Residents of Ryegate and Lavina cleaned up, after a little more than an inch of rain in each community that flooded yards and several basements.
Those in Lavina compared this flooding to 2018 and 2011.
A neighbor says the water came from Highway 3, down 1st Street.
It crossed in his front yard, didn't get to his basement or his house, and then the water went down Collins Street where it flooded some more yards and basements before flowing into the Musselshell River.
The water has receded, but on Thursday night, much of the small town of the Lavina was underwater.
The Tinker family was one of many dealing with too much water in the front yard. It did cause some expensive damage.
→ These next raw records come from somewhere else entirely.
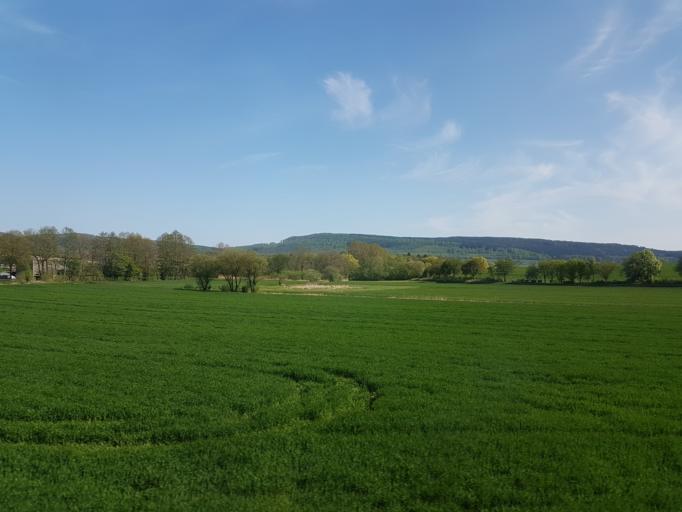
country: DE
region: Lower Saxony
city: Springe
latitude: 52.1941
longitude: 9.5166
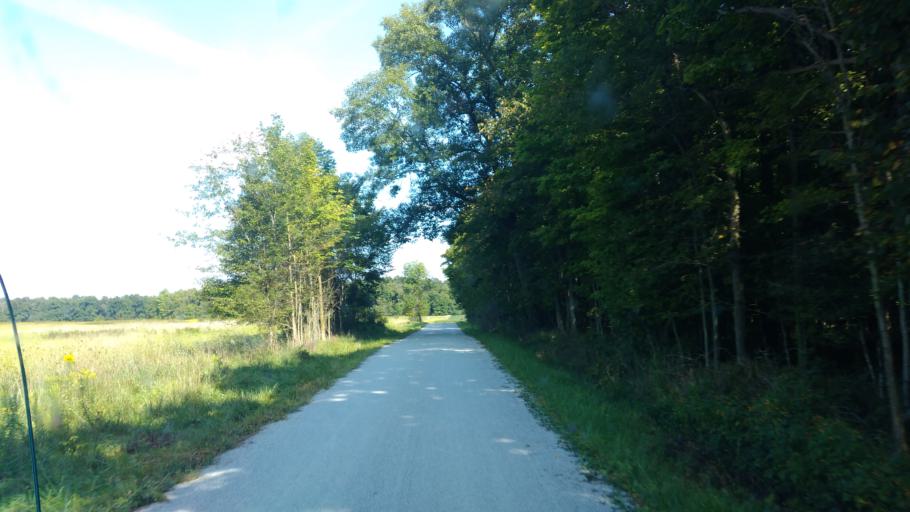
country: US
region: Ohio
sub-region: Hardin County
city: Kenton
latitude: 40.6294
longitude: -83.4414
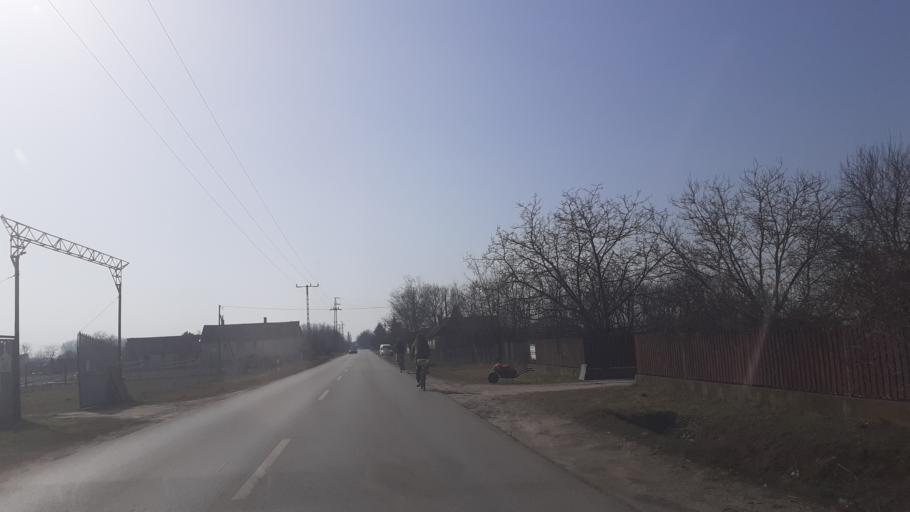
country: HU
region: Bacs-Kiskun
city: Lajosmizse
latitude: 47.0255
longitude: 19.5311
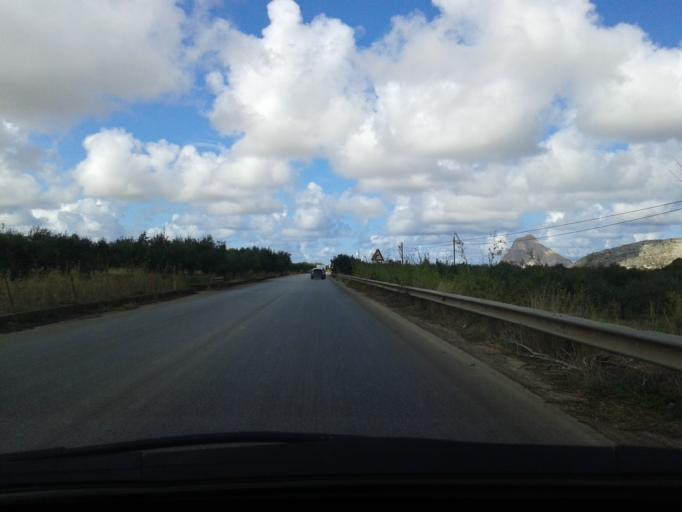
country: IT
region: Sicily
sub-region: Trapani
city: Castelluzzo
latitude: 38.0758
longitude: 12.7342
"It took out our well which is just right out our back door," said Shauna Tinker. "We're going to have to get a backhoe in. We'll probably end up bringing it above ground because it's in ground now."
The water turned part of the family's yard into a pond and it was a scene repeated from one home to the next throughout the neighborhood.
"Last night, we felt like we were Noah's Ark," Tinker said. "We were totally surrounded.
Weather reports show 1.15 to 1.30 inches of rainfall near Lavina Thursday night.
The Tinkers say this is the worst flooding in they have seen in Lavina since 2011, 13 years ago.
"2011 was the last time it did this," Tinker said.
"Pretty substantial," said Deputy Katherine Ford of the Golden Valley County Sheriff's Office, about the the flooding in 2011. "We had a lot of damage to our bridges. We had to fix those we had FEMA come in."
Ford says crews, which included the Sheriff, worked until 5:30 in the morning, pumping the water out of the yards
"The best of my understanding, the Sheriff's had about an hour of sleep in the last 48 hours," Ford said.
The deputy says water flowed down the highway and crews diverted some of the water when it hit Lavina.
Ford is also the county's deputy disaster and emergency services coordinator.
She said there was also some flooding in Ryegate.
But as is the case in most small towns like Ryegate and Lavina neighbors help neighbors rallying around one another to mitigate the damage.
"By them pumping the water out, it didn't make it here," Tinker said. "Thank God."
"Kind of the whole county, we don't have a lot of people here," Ford said. "And everybody knows everybody, so we try to chip in and help."